[INSTRUCTIONS TO FOLLOW]
Turn the material, from the line containing "pose: elev=62.5 azim=340.2" through the last line, inclusive, into a Markdown table with the columns Row and Line. Number each line in order and leave out any blank lines.
***
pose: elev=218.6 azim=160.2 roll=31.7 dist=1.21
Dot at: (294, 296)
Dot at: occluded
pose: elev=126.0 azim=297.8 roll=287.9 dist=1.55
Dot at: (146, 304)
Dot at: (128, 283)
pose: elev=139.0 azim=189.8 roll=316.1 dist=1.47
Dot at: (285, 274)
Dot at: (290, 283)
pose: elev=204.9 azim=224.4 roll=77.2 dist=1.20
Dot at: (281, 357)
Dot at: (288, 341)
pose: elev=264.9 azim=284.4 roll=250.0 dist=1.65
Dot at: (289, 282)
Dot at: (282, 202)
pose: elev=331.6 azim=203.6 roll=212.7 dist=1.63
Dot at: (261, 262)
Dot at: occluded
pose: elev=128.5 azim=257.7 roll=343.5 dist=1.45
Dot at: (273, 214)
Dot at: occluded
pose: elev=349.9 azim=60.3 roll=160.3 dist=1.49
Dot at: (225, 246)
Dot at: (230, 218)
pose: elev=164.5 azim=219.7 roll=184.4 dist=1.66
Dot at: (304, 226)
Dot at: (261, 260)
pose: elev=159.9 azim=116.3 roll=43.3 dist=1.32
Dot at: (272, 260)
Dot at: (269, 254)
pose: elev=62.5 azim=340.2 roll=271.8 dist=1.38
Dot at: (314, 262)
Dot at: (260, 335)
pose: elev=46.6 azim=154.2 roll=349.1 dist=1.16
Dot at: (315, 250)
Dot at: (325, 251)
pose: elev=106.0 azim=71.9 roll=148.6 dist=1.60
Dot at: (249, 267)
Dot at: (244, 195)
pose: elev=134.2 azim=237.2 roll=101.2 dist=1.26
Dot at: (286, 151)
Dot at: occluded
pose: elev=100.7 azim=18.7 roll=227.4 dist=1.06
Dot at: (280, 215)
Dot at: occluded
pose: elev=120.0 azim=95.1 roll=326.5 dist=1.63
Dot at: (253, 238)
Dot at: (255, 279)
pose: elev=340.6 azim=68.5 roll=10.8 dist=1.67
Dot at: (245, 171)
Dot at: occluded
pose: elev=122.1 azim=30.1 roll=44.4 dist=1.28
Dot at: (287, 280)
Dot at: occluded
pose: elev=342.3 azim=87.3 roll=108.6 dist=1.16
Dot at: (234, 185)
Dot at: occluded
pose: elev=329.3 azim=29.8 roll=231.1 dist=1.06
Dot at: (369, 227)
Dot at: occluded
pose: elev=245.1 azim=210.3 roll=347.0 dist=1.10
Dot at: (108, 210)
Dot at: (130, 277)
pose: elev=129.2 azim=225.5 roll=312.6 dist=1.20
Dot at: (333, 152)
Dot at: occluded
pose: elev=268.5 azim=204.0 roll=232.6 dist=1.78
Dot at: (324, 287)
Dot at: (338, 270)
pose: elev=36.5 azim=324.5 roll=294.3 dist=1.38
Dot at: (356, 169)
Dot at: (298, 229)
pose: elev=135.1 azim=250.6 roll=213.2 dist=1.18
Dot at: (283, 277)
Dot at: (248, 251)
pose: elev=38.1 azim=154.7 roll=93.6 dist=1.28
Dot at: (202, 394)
***
[EXERCISE SOLUTION]
| Row | Line |
|---|---|
| 1 | pose: elev=62.5 azim=340.2 roll=271.8 dist=1.38 |
| 2 | Dot at: (314, 262) |
| 3 | Dot at: (260, 335) |
| 4 | pose: elev=46.6 azim=154.2 roll=349.1 dist=1.16 |
| 5 | Dot at: (315, 250) |
| 6 | Dot at: (325, 251) |
| 7 | pose: elev=106.0 azim=71.9 roll=148.6 dist=1.60 |
| 8 | Dot at: (249, 267) |
| 9 | Dot at: (244, 195) |
| 10 | pose: elev=134.2 azim=237.2 roll=101.2 dist=1.26 |
| 11 | Dot at: (286, 151) |
| 12 | Dot at: occluded |
| 13 | pose: elev=100.7 azim=18.7 roll=227.4 dist=1.06 |
| 14 | Dot at: (280, 215) |
| 15 | Dot at: occluded |
| 16 | pose: elev=120.0 azim=95.1 roll=326.5 dist=1.63 |
| 17 | Dot at: (253, 238) |
| 18 | Dot at: (255, 279) |
| 19 | pose: elev=340.6 azim=68.5 roll=10.8 dist=1.67 |
| 20 | Dot at: (245, 171) |
| 21 | Dot at: occluded |
| 22 | pose: elev=122.1 azim=30.1 roll=44.4 dist=1.28 |
| 23 | Dot at: (287, 280) |
| 24 | Dot at: occluded |
| 25 | pose: elev=342.3 azim=87.3 roll=108.6 dist=1.16 |
| 26 | Dot at: (234, 185) |
| 27 | Dot at: occluded |
| 28 | pose: elev=329.3 azim=29.8 roll=231.1 dist=1.06 |
| 29 | Dot at: (369, 227) |
| 30 | Dot at: occluded |
| 31 | pose: elev=245.1 azim=210.3 roll=347.0 dist=1.10 |
| 32 | Dot at: (108, 210) |
| 33 | Dot at: (130, 277) |
| 34 | pose: elev=129.2 azim=225.5 roll=312.6 dist=1.20 |
| 35 | Dot at: (333, 152) |
| 36 | Dot at: occluded |
| 37 | pose: elev=268.5 azim=204.0 roll=232.6 dist=1.78 |
| 38 | Dot at: (324, 287) |
| 39 | Dot at: (338, 270) |
| 40 | pose: elev=36.5 azim=324.5 roll=294.3 dist=1.38 |
| 41 | Dot at: (356, 169) |
| 42 | Dot at: (298, 229) |
| 43 | pose: elev=135.1 azim=250.6 roll=213.2 dist=1.18 |
| 44 | Dot at: (283, 277) |
| 45 | Dot at: (248, 251) |
| 46 | pose: elev=38.1 azim=154.7 roll=93.6 dist=1.28 |
| 47 | Dot at: (202, 394) |